White Mike is a dropout drug dealer whose father ignores him and whose mother is dead of breast cancer. Hardly different from the spoiled rich kids he deals to, whose parents leave them on vacations and business, and ignore the resulting hedonism that they indulge in. Then there is Jessica, an addict of the drug Twelve, the creepy Lionel, unfortunate Hunter, "hottest girl" Sara, and numerous others. Murder, sex, drugs, and misery culminate in a violent New Year's Eve.

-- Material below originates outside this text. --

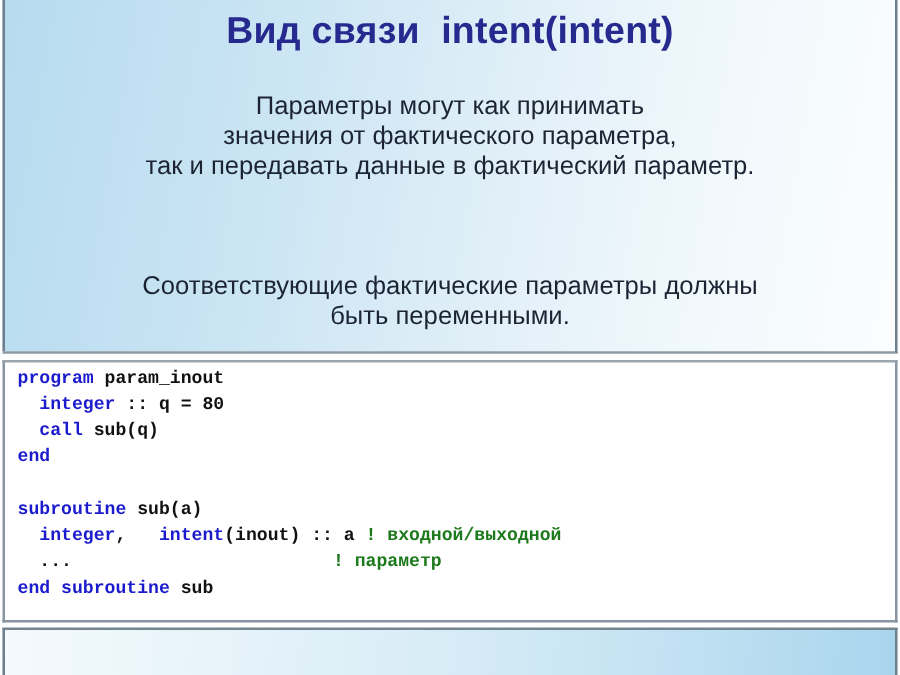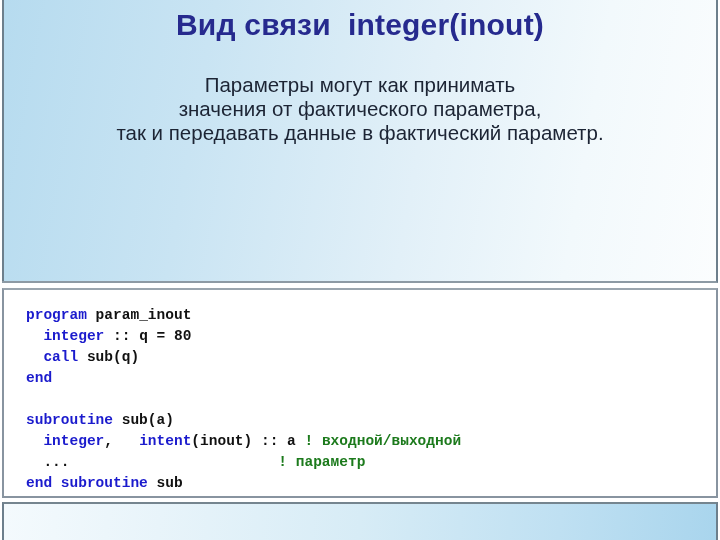"Вид связи integer(inout)" div.title { text: integer(inout -> intent(intent }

There isn't much of a plot to "Twelve." Several vaguely-connected characters drift in and out of various situations -- some of them connected to the vaguely-defined plot, some not. The actual text of the novel is very short. All the chapters are only a few pages long, and the shortest is one line long; the type is unusually large to expand this to a normal adult-novel length. The prose is stark and sparse to the point of being nonexistant. Hardly anything is described, beyond a description of blonde hair or rock-hard muscles, a smell or a spoon; it reads more like a screenplay, without the order and careful writing. The grand finale will annoy rather than shock, as McDonell seems to have no idea what to do with his plotlines.
And McDonell, precocious little man that he is, has also abandoned the basic rules of punctuation and grammar, making mistakes that I stopped making at the age of twelve. In the first two pages of White Mike's ponderings, his name is used in almost every sentence ("White Mike thought this. White Mike saw that").